**Description of the task:** Could you continue the article below on National City's retail banking overhaul from the point where it stops?

| Retail
Revamp
By Kenneth Cline
National City's David Daberko
has bet his company's future on retail banking. And to
help make that bet pay off, he's got to improve cross-selling
in the branches.
For David A. Daberko, the future of
retail banking lies in cross-selling investments and insurance
products — essentially extracting more revenue from
existing delivery channels, mainly branches. "Branches
are expensive and we're going to be constantly challenged
to grow revenues from those branches," says the chairman
and CEO of National City Corp.
This challenge has special resonance
for Daberko because he's placed a big bet on retail banking.
Since 2000, the Cleveland-based company has invested several
hundred million dollars in upgrades that include new offices,
technology and products. About one-third of the company's
branch managers were also replaced.
Now Daberko has to wait and see if
the bet paid off. Early indications are encouraging —
National City has reported strong deposit growth in recent
quarters. But the real test will come in future years
as the company attempts to take its retail profitability
to a new level with more effective cross-selling.
Wall Street will be scrutinizing this
effort closely because National City is losing the tremendous
earnings tailwind it had been receiving from mortgages.
During the height of the refinancing boom last year, the
mortgage subsidiary returned $937 million to the company's
bottom line, or 38% of total earnings. But now the boom
is over and results are trending down to more normalized
levels — 21% of earnings in the first half of 2004
and heading lower. All of which puts more pressure on
Daberko to show results from his retail makeover.
"We wait for further clarification on
that," says Jason Goldberg, an analyst with Lehman Brothers in New York. "They essentially took a percentage of their
robust mortgage earnings and used it to completely overhaul
the retail system. But we haven't fully seen yet if they've
been successful."
The 59-year-old Daberko himself isn't
quite ready to declare victory. Although he can cite internal
surveys showing improved customer satisfaction, along
with the deposit gains in recent quarters, he also concedes,
"This retail bank is not as good as it needs to be."
It doesn't help that National City's
Midwestern markets are home to some of the toughest competitors
in the business. Institutions such as Fifth Third Bancorp and Charter One Financial Corp. have had many years to
refine their retail operations, while National City has
only recently made this a priority.
"National City's success will be dependent
on their ability to maintain the focus they've had over
the last few years on becoming a better retail sales culture,"

**Material provided:**

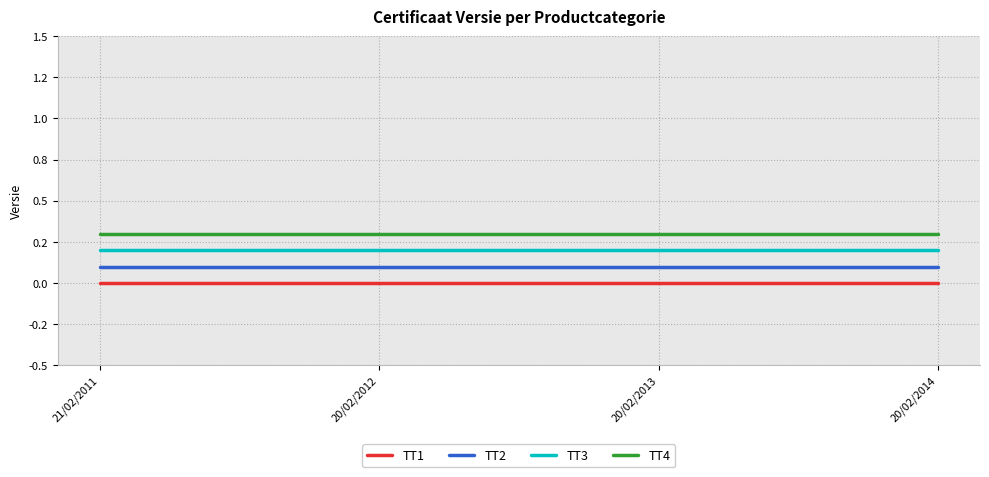

What is the approximate value of TT4 at 20/02/2013?

0.3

**Written answer:**
says R. Scott Siefers, an analyst with Sandler O' Neill & Partners in New York. "To be really successful in
retail is a day-in, day-out kind of thing — a fight
in the trenches."
On the other hand, some recent mergers
do provide a competitive opportunity. Hometown rival Charter
One is being bought by Citizens Financial Group Inc. (a
subsidiary of Royal Bank of Scotland), and Chicago's Bank
One Corp. is joining up with J.P. Morgan Chase & Co. Disruption caused by these transactions may give Daberko's
revamped operation — which now provides 20% of National
City's net income — a chance to gain customers.
Daberko knows that winning in retail
is critical if the company is to maintain its independence
in a rapidly consolidating industry. "This is a game of
survival of the fittest. And I believe the best retail
banks will win because retail is two-thirds of the U.S.
economy."
Retail
Epiphany
Daberko wasn't always such a champion
of retail banking. Having joined National City in 1968
as a bond trader and worked his way up through the corporate
lending ranks, he wasn't naturally predisposed toward
consumer operations.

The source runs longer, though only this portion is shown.